Collected data entries
* START *

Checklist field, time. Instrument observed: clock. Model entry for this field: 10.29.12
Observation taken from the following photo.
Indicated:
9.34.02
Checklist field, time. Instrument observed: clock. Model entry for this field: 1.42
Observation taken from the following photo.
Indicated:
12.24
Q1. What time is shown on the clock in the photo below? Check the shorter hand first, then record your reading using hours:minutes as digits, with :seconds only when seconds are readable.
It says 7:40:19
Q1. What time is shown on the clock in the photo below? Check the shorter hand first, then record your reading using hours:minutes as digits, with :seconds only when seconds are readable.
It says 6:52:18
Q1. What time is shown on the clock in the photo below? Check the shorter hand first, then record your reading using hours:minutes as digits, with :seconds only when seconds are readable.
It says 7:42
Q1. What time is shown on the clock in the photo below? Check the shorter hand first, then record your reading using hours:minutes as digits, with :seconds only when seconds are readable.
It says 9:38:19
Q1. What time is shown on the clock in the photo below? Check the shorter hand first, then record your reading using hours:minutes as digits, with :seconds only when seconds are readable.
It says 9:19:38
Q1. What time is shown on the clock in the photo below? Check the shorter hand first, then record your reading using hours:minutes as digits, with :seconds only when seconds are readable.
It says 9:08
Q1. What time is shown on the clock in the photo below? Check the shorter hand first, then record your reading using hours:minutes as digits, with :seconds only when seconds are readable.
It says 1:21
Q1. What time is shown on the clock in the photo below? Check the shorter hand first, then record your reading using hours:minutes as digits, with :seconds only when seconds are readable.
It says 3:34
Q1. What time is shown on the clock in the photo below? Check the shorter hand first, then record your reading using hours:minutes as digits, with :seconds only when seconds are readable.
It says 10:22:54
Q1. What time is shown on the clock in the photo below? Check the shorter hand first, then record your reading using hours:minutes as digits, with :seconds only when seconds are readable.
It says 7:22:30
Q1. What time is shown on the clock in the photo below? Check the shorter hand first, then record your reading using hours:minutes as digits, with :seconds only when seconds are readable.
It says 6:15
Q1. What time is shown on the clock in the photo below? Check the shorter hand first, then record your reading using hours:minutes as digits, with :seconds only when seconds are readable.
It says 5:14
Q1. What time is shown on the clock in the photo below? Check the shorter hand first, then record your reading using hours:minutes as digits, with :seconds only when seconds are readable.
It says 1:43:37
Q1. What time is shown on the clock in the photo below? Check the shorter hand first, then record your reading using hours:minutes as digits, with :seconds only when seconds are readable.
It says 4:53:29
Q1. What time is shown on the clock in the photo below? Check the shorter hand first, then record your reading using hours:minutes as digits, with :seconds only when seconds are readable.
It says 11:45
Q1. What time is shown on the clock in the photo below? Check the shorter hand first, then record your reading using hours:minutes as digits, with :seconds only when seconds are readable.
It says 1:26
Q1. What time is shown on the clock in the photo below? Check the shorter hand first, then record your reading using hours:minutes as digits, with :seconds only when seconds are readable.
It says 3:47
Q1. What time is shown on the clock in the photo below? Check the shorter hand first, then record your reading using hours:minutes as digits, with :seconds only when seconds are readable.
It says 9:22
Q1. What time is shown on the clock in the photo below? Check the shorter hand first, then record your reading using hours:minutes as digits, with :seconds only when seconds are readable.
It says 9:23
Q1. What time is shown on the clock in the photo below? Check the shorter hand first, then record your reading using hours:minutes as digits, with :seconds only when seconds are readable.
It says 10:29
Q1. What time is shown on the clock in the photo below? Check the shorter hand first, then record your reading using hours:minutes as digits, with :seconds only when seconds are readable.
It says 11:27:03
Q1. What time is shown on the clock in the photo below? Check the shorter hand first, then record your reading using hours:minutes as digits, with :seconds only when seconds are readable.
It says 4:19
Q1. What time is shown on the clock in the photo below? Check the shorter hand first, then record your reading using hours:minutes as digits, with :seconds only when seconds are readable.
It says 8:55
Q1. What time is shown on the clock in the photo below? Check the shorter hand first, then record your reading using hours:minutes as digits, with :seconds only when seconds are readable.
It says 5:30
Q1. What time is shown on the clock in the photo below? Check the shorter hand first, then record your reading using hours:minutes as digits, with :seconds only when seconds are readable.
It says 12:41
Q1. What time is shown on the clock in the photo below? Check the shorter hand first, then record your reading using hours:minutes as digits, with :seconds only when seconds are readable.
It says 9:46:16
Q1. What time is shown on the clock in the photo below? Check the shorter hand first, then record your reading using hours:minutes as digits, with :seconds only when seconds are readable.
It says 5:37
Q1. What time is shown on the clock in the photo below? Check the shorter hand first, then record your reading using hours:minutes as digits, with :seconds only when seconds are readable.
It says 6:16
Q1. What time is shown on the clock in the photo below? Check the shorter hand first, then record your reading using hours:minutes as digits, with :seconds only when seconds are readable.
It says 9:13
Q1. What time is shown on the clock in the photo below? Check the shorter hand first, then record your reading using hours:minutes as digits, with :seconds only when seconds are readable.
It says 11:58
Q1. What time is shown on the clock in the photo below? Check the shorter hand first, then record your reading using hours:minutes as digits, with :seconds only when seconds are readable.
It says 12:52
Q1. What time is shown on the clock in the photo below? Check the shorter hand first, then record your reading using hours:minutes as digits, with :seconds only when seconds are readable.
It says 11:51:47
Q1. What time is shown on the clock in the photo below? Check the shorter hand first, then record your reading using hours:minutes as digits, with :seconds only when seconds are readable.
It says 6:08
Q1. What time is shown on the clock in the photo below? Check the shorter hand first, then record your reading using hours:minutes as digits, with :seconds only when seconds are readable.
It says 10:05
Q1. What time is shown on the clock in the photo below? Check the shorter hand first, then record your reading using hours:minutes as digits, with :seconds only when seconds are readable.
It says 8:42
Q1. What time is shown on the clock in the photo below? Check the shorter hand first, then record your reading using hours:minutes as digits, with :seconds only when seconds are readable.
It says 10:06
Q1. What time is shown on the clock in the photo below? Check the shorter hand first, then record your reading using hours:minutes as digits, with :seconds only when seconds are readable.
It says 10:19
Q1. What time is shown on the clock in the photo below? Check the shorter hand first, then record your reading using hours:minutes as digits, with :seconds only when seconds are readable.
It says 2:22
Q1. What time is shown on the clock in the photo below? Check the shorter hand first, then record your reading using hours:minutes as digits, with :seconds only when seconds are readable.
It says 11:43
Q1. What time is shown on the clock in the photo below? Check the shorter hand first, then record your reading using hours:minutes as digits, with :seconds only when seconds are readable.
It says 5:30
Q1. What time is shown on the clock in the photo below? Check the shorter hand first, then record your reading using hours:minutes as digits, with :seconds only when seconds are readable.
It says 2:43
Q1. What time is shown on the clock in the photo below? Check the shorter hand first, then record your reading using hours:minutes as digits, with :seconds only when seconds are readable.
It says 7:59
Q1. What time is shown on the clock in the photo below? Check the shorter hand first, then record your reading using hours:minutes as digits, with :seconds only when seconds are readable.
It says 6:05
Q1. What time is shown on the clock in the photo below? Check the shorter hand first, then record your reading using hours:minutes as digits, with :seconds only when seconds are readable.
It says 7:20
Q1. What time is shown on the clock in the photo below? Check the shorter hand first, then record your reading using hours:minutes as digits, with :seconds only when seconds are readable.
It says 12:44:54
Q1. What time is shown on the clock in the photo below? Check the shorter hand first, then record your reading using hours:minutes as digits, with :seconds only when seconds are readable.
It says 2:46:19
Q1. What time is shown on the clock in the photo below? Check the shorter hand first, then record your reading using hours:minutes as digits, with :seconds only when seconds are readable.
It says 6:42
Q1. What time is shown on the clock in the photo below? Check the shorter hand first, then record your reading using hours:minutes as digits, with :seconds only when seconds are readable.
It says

* END *

● **The exercise**:
Reproduce the data above from its first line through the line containing "It says 7:42", with both of those lines included. Copy them without any change.

● **Solution for this problem**:
Checklist field, time. Instrument observed: clock. Model entry for this field: 10.29.12
Observation taken from the following photo.
Indicated:
9.34.02
Checklist field, time. Instrument observed: clock. Model entry for this field: 1.42
Observation taken from the following photo.
Indicated:
12.24
Q1. What time is shown on the clock in the photo below? Check the shorter hand first, then record your reading using hours:minutes as digits, with :seconds only when seconds are readable.
It says 7:40:19
Q1. What time is shown on the clock in the photo below? Check the shorter hand first, then record your reading using hours:minutes as digits, with :seconds only when seconds are readable.
It says 6:52:18
Q1. What time is shown on the clock in the photo below? Check the shorter hand first, then record your reading using hours:minutes as digits, with :seconds only when seconds are readable.
It says 7:42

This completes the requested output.